Poulehouse se distingue une nouvelle fois. Cette ferme-pilote du Limousin avait déjà offert une seconde vie aux poules pondeuses : loin des cages de la filière industrielle où elles partent à l’abattoir après dix-huit mois de production intensive, les cocottes récupérées par Poulehouse pondent en plein air et meurent de leur belle mort. Depuis son lancement en septembre 2017, «l’œuf qui ne tue pas la poule» a atteint la barre des 2 millions d’unités vendues, malgré un prix élevé (1 euro pièce). Désormais, cette start-up en pleine croissance s’engage dans un autre défi : le sexage dans l’œuf.

   Grâce à un procédé développé en Allemagne par la société Seleggt, il est en effet possible de connaître le sexe du poussin dès le neuvième jour d’incubation. Il suffit de pratiquer un petit trou au laser dans la coquille puis de prélever une goutte de liquide, laquelle est ensuite mise en contact avec un principe réactif qui permet de déterminer le sexe. La membrane de l’œuf se reconstitue en quelques heures. Ce sexage permet de ne conserver que des femelles, les mâles étant inutiles dans la filière des poules pondeuses.

   Poulehouse a reçu en avril un millier de poussins sélectionnés grâce à cette technique ; ces poulettes seront prêtes à pondre à la rentrée. Les consommateurs pourront donc, pour la première fois en France, acheter des œufs issus d’une filière où, en amont, aucun poussin n’a été broyé. Car dans le système actuel, les poussins sont triés manuellement quelques heures après leur naissance ; considérés comme des déchets, les mâles sont broyés vivants (parfois gazés). La pratique s’avère identique quels que soient les œufs : conventionnels, bio ou label rouge. Chaque année en France, 50 millions de poussins sont ainsi tués dans les couvoirs industriels (1).

   «Au travers de cette innovation commerciale, nous voulons avant tout lancer le débat en France et montrer que le broyage des poussins n’est plus incontournable», plaide Fabien Sauleman, président de Poulehouse. L’association Welfarm, qui soutient cette démarche, espère elle aussi que le «sexage in ovo» se développera rapidement : «La société Seleggt propose d’installer gratuitement sa technologie dans les couvoirs français intéressés. En contrepartie, elle se rémunère sur l’apposition de son logo Respeggt», explique Laurène Jacquet, responsable du pôle campagne chez Welfarm.

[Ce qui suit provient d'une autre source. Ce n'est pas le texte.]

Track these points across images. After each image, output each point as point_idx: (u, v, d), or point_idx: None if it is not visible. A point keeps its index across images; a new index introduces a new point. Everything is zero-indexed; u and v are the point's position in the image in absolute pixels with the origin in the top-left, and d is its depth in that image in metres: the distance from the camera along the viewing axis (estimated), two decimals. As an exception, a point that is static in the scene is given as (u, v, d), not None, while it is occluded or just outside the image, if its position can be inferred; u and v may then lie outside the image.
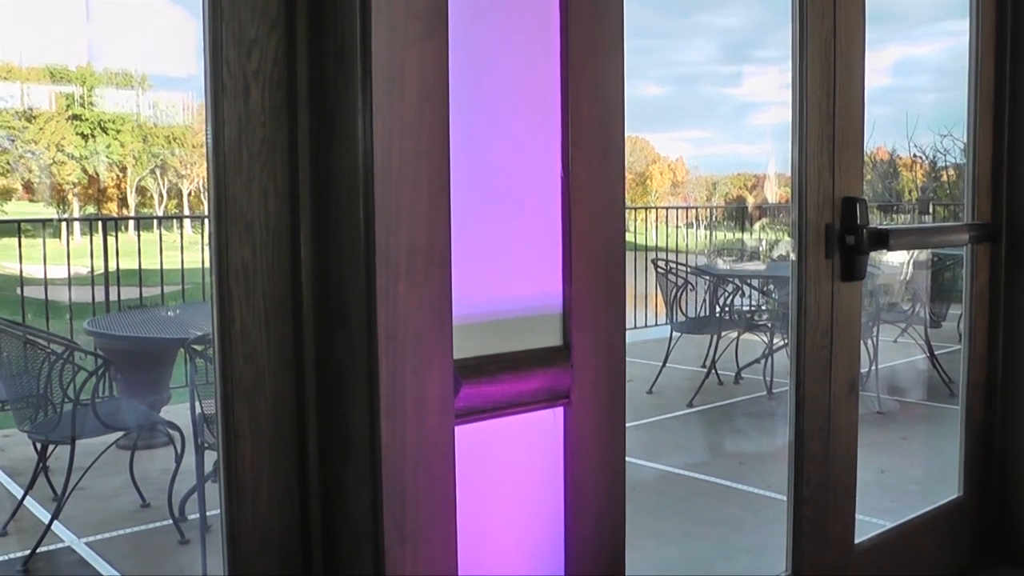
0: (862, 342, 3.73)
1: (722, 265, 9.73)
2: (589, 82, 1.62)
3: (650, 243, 10.59)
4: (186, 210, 10.18)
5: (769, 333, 6.94)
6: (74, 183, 9.58)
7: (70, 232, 7.78)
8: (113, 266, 6.59)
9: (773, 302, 7.61)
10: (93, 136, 9.25)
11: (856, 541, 2.47)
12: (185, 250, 7.61)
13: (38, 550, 3.74)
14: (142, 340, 4.79)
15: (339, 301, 1.39)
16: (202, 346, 3.62)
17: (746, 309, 7.69)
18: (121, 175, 9.91)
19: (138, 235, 8.16)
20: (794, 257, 2.29)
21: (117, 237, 7.24)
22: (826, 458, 2.34)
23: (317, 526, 1.48)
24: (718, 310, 7.29)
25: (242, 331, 1.41)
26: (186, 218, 9.50)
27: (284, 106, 1.42)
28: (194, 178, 10.26)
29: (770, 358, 6.67)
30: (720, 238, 11.92)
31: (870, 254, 2.37)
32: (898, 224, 10.08)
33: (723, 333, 6.95)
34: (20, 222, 6.82)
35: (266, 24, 1.40)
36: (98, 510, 4.12)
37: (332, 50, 1.39)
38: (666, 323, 7.21)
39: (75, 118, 9.02)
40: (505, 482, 1.60)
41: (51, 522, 3.88)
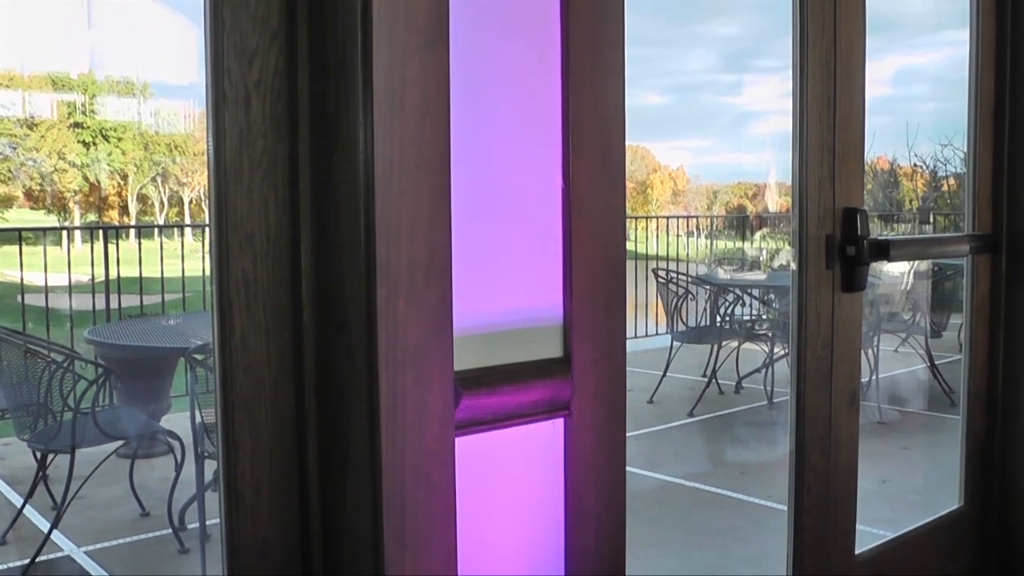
0: (863, 352, 3.73)
1: (723, 274, 9.74)
2: (590, 93, 1.62)
3: (651, 252, 10.60)
4: (187, 218, 10.19)
5: (770, 343, 6.94)
6: (75, 191, 9.59)
7: (71, 240, 7.78)
8: (114, 274, 6.59)
9: (774, 312, 7.61)
10: (95, 144, 9.27)
11: (857, 552, 2.47)
12: (186, 258, 7.61)
13: (37, 559, 3.74)
14: (143, 349, 4.79)
15: (339, 312, 1.39)
16: (203, 355, 3.62)
17: (747, 319, 7.69)
18: (122, 183, 9.92)
19: (139, 243, 8.17)
20: (795, 267, 2.29)
21: (118, 245, 7.25)
22: (827, 469, 2.34)
23: (317, 536, 1.48)
24: (719, 320, 7.29)
25: (242, 342, 1.41)
26: (187, 226, 9.50)
27: (285, 117, 1.42)
28: (195, 186, 10.27)
29: (771, 368, 6.67)
30: (721, 247, 11.92)
31: (871, 265, 2.37)
32: (899, 234, 10.09)
33: (724, 343, 6.95)
34: (21, 230, 6.83)
35: (267, 35, 1.41)
36: (98, 519, 4.12)
37: (333, 61, 1.39)
38: (667, 332, 7.21)
39: (76, 126, 9.04)
40: (505, 493, 1.60)
41: (50, 531, 3.88)
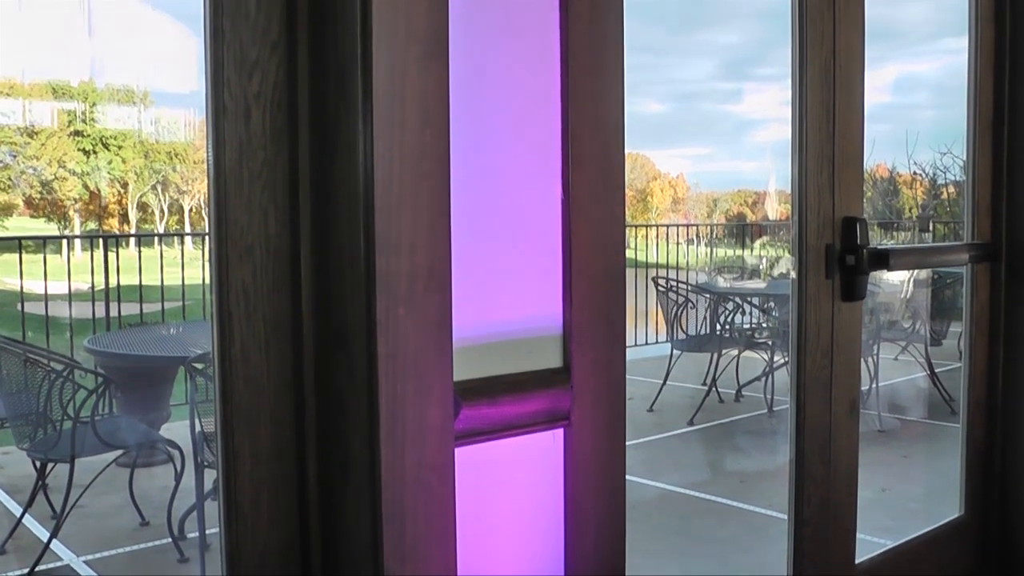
0: (863, 360, 3.73)
1: (722, 283, 9.74)
2: (589, 102, 1.63)
3: (651, 260, 10.60)
4: (187, 226, 10.19)
5: (769, 351, 6.94)
6: (75, 199, 9.59)
7: (71, 248, 7.78)
8: (114, 282, 6.59)
9: (773, 320, 7.61)
10: (95, 152, 9.27)
11: (857, 561, 2.46)
12: (186, 266, 7.61)
13: (37, 568, 3.73)
14: (142, 358, 4.79)
15: (339, 323, 1.40)
16: (202, 364, 3.62)
17: (746, 327, 7.69)
18: (122, 191, 9.92)
19: (139, 251, 8.17)
20: (794, 275, 2.29)
21: (118, 253, 7.25)
22: (827, 478, 2.33)
23: (317, 547, 1.48)
24: (719, 328, 7.29)
25: (242, 353, 1.41)
26: (187, 235, 9.50)
27: (285, 128, 1.42)
28: (195, 194, 10.27)
29: (771, 376, 6.67)
30: (720, 255, 11.92)
31: (870, 273, 2.37)
32: (898, 242, 10.10)
33: (723, 351, 6.95)
34: (21, 239, 6.83)
35: (267, 46, 1.41)
36: (97, 528, 4.11)
37: (333, 72, 1.39)
38: (666, 340, 7.21)
39: (77, 134, 9.04)
40: (505, 503, 1.60)
41: (50, 540, 3.88)
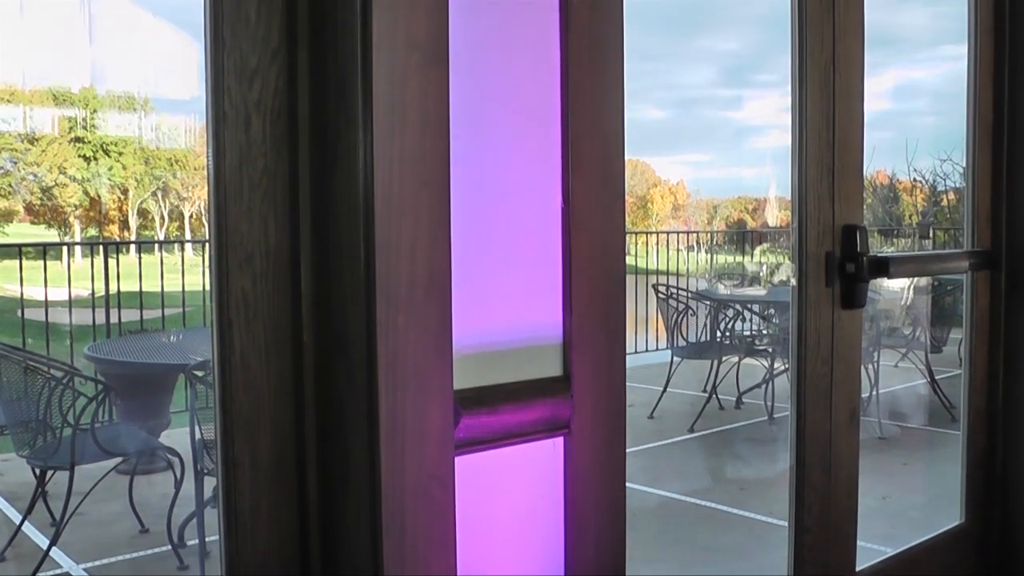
0: (863, 367, 3.72)
1: (723, 290, 9.73)
2: (589, 109, 1.63)
3: (651, 266, 10.60)
4: (187, 232, 10.19)
5: (770, 358, 6.93)
6: (76, 205, 9.59)
7: (71, 254, 7.78)
8: (114, 289, 6.59)
9: (774, 327, 7.61)
10: (95, 158, 9.27)
11: (858, 569, 2.46)
12: (186, 273, 7.61)
13: (36, 576, 3.73)
14: (143, 366, 4.78)
15: (339, 331, 1.39)
16: (203, 372, 3.62)
17: (747, 334, 7.69)
18: (123, 197, 9.92)
19: (139, 257, 8.17)
20: (795, 283, 2.29)
21: (118, 259, 7.25)
22: (827, 486, 2.33)
23: (316, 556, 1.48)
24: (719, 335, 7.29)
25: (242, 360, 1.41)
26: (187, 242, 9.50)
27: (285, 136, 1.42)
28: (195, 200, 10.27)
29: (771, 383, 6.66)
30: (721, 261, 11.92)
31: (870, 281, 2.37)
32: (899, 249, 10.10)
33: (724, 358, 6.95)
34: (22, 246, 6.83)
35: (267, 54, 1.41)
36: (97, 536, 4.10)
37: (333, 80, 1.39)
38: (667, 347, 7.20)
39: (77, 140, 9.04)
40: (505, 512, 1.60)
41: (49, 548, 3.87)
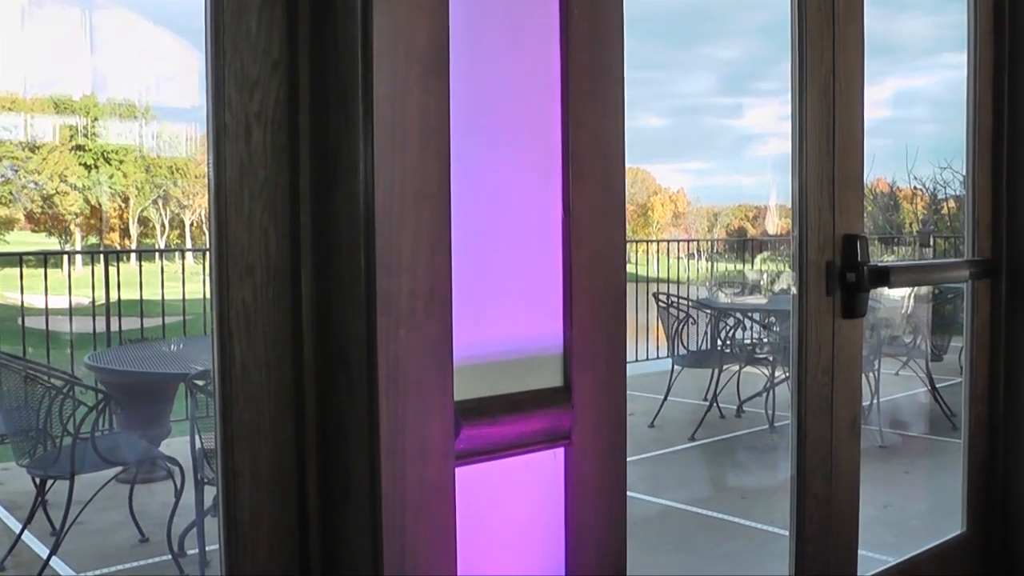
0: (863, 375, 3.72)
1: (723, 298, 9.74)
2: (590, 120, 1.63)
3: (651, 274, 10.60)
4: (188, 240, 10.20)
5: (770, 366, 6.93)
6: (76, 213, 9.60)
7: (72, 263, 7.79)
8: (115, 297, 6.59)
9: (774, 335, 7.61)
10: (96, 167, 9.29)
11: (859, 578, 2.46)
12: (187, 281, 7.62)
13: (36, 585, 3.73)
14: (143, 375, 4.79)
15: (340, 343, 1.39)
16: (203, 381, 3.62)
17: (747, 342, 7.69)
18: (123, 205, 9.94)
19: (139, 266, 8.17)
20: (795, 292, 2.29)
21: (119, 268, 7.26)
22: (828, 496, 2.33)
23: (317, 566, 1.47)
24: (719, 343, 7.29)
25: (243, 372, 1.40)
26: (188, 251, 9.51)
27: (286, 147, 1.42)
28: (196, 208, 10.29)
29: (772, 391, 6.66)
30: (721, 269, 11.93)
31: (871, 290, 2.37)
32: (899, 257, 10.10)
33: (724, 366, 6.95)
34: (23, 254, 6.83)
35: (268, 65, 1.41)
36: (97, 545, 4.10)
37: (333, 91, 1.39)
38: (667, 356, 7.21)
39: (78, 148, 9.06)
40: (506, 523, 1.60)
41: (49, 557, 3.87)
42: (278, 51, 1.41)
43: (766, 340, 7.74)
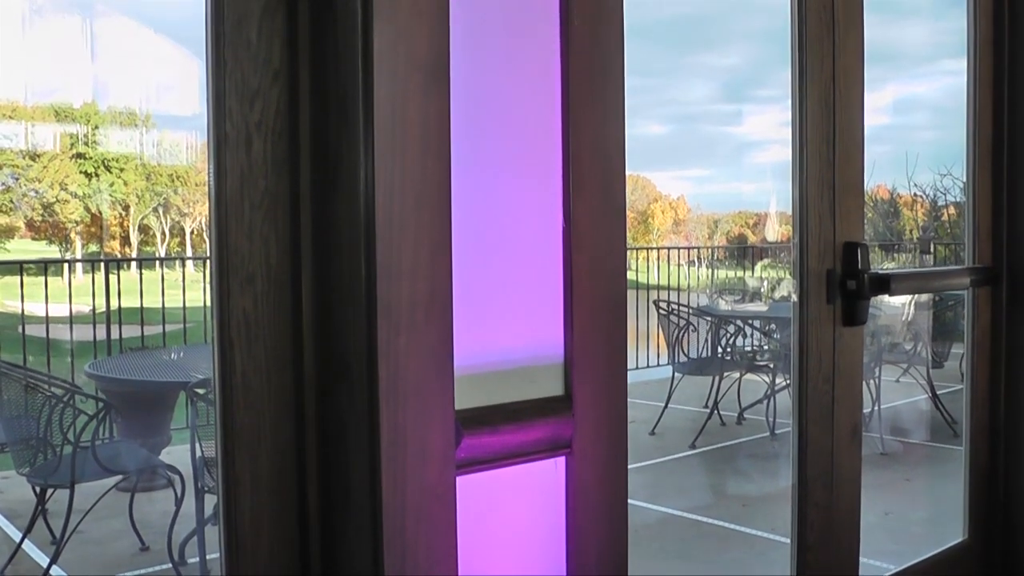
0: (864, 382, 3.72)
1: (724, 305, 9.74)
2: (590, 128, 1.63)
3: (652, 282, 10.60)
4: (189, 248, 10.20)
5: (771, 374, 6.93)
6: (77, 221, 9.61)
7: (72, 271, 7.79)
8: (115, 305, 6.59)
9: (775, 342, 7.61)
10: (96, 175, 9.29)
11: (860, 586, 2.45)
12: (187, 289, 7.62)
13: (36, 594, 3.73)
14: (144, 384, 4.78)
15: (340, 352, 1.39)
16: (204, 390, 3.61)
17: (748, 349, 7.69)
18: (124, 213, 9.94)
19: (140, 273, 8.18)
20: (796, 299, 2.29)
21: (119, 275, 7.26)
22: (829, 504, 2.32)
23: (317, 574, 1.47)
24: (720, 351, 7.29)
25: (243, 381, 1.40)
26: (188, 259, 9.51)
27: (286, 157, 1.42)
28: (196, 216, 10.29)
29: (772, 399, 6.66)
30: (722, 276, 11.93)
31: (871, 298, 2.37)
32: (900, 264, 10.10)
33: (725, 374, 6.94)
34: (23, 263, 6.84)
35: (269, 75, 1.41)
36: (97, 554, 4.10)
37: (334, 101, 1.39)
38: (668, 363, 7.20)
39: (79, 156, 9.06)
40: (506, 531, 1.59)
41: (49, 566, 3.86)
42: (279, 61, 1.42)
43: (766, 347, 7.74)
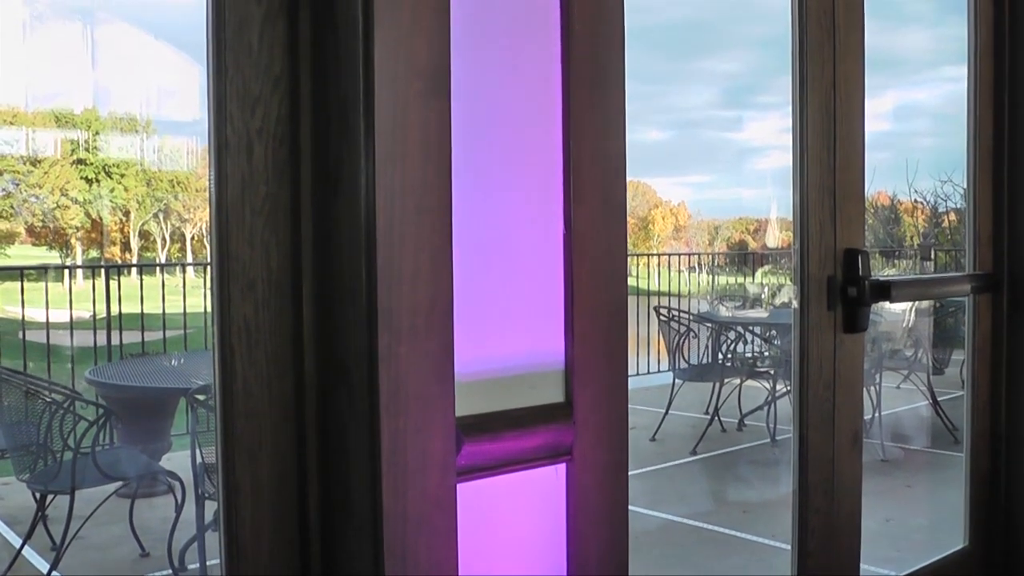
0: (865, 389, 3.72)
1: (724, 311, 9.74)
2: (591, 135, 1.63)
3: (652, 288, 10.60)
4: (189, 254, 10.21)
5: (772, 380, 6.92)
6: (77, 227, 9.62)
7: (72, 276, 7.79)
8: (115, 311, 6.59)
9: (775, 349, 7.60)
10: (97, 180, 9.30)
11: (861, 594, 2.45)
12: (188, 295, 7.62)
13: (36, 600, 3.72)
14: (144, 390, 4.78)
15: (341, 358, 1.39)
16: (204, 396, 3.61)
17: (749, 356, 7.68)
18: (124, 219, 9.95)
19: (140, 279, 8.18)
20: (796, 305, 2.28)
21: (120, 281, 7.26)
22: (830, 511, 2.32)
23: (317, 582, 1.47)
24: (720, 357, 7.28)
25: (244, 387, 1.40)
26: (188, 265, 9.51)
27: (287, 163, 1.42)
28: (197, 222, 10.30)
29: (773, 405, 6.65)
30: (722, 282, 11.93)
31: (872, 305, 2.37)
32: (900, 271, 10.10)
33: (726, 380, 6.94)
34: (23, 268, 6.84)
35: (269, 82, 1.41)
36: (97, 560, 4.09)
37: (335, 108, 1.39)
38: (668, 369, 7.20)
39: (79, 162, 9.07)
40: (507, 538, 1.59)
41: (50, 572, 3.86)
42: (280, 67, 1.42)
43: (767, 354, 7.74)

   Chez les acteurs du bien-être animal, certains s’interrogent : où en sont les recherches françaises sur le sexage ? Dès 2015, le ministère de l’Agriculture annonçait en effet que différentes «hypothèses de travail»étaient «en cours d’analyse». En mars 2016, l’entreprise française Tronico figurait parmi les lauréats du «programme d’investissements d’avenir» pour son projet de sexage dans l’œuf, empochant au passage une enveloppe de 4,3 millions d’euros de l’Etat. Tronico prévoyait alors le développement d’un prototype pour 2017 ; force est de constater que ce projet n’a pas encore abouti. «Ça avance, nous sommes optimistes,assure Patrick Collet, directeur général de Tronico. Notre prototype pourrait être prêt fin 2019 et si nous parvenons à passer cette étape, nous serons opérationnels une année plus tard.»

   Le broyage des poussins avait été évoqué lors des débats sur la loi alimentation, mais les amendements visant à interdire cette pratique avaient été sèchement repoussés. Certains parlementaires avaient toutefois profité de cette occasion pour condamner le broyage. Parmi eux, le sénateur socialiste Henri Cabanel estimait que «faire naître des animaux pour les tuer à leur naissance n’est ni éthiquement acceptable ni économiquement rentable».

   (1) Dans la filière du foie gras, 35 millions de canetons femelles, jugées moins «performantes», sont également broyées chaque année.